Start of Block

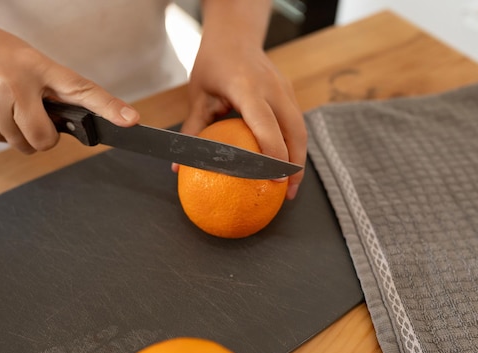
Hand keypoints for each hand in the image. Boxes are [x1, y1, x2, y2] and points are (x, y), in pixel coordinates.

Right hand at [0, 12, 138, 153]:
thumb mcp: (23, 59)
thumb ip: (48, 87)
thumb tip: (68, 122)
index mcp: (38, 66)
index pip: (82, 89)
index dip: (109, 107)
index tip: (131, 120)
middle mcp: (20, 86)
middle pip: (46, 138)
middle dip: (44, 138)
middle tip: (32, 117)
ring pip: (24, 145)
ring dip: (18, 133)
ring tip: (2, 102)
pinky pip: (1, 141)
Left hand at [180, 8, 306, 199]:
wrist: (235, 34)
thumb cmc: (212, 64)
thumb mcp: (198, 95)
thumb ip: (193, 131)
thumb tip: (177, 168)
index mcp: (247, 88)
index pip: (266, 125)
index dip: (273, 153)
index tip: (273, 179)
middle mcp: (272, 88)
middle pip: (295, 131)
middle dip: (295, 164)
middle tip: (286, 192)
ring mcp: (284, 88)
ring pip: (300, 128)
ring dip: (298, 157)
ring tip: (289, 184)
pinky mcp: (289, 92)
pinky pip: (296, 122)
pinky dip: (294, 144)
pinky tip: (285, 163)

End of Block

Task to carry out -
Please write out all the data word for word, but keep every picture out.

Exercise result -
Hand keypoints for each hand in the image. Boxes are [x1, y1, x2, y2] and points are (x, y), in pixel coordinates.

Right hand at [0, 12, 138, 153]:
thumb mcp: (23, 59)
thumb ip: (48, 87)
thumb tip: (68, 122)
index mcp: (38, 66)
index pip: (82, 89)
index dip: (109, 107)
index tip: (131, 120)
middle mcp: (20, 86)
middle pip: (46, 138)
middle dip: (44, 138)
middle tip: (32, 117)
ring pip: (24, 145)
ring dip: (18, 133)
ring tip: (2, 102)
pinky pip: (1, 141)
Left hand at [180, 8, 306, 199]:
wrist: (235, 34)
thumb cmc: (212, 64)
thumb mcp: (198, 95)
thumb ip: (193, 131)
thumb tip: (177, 168)
index mcp: (247, 88)
index pip: (266, 125)
index dip: (273, 153)
index tip: (273, 179)
middle mcp: (272, 88)
middle pip: (295, 131)
middle dip: (295, 164)
middle tip: (286, 192)
ring mcp: (284, 88)
ring pip: (300, 128)
ring dip: (298, 157)
ring tip: (289, 184)
pinky mcp: (289, 92)
pinky pip: (296, 122)
pinky dip: (294, 144)
pinky tip: (285, 163)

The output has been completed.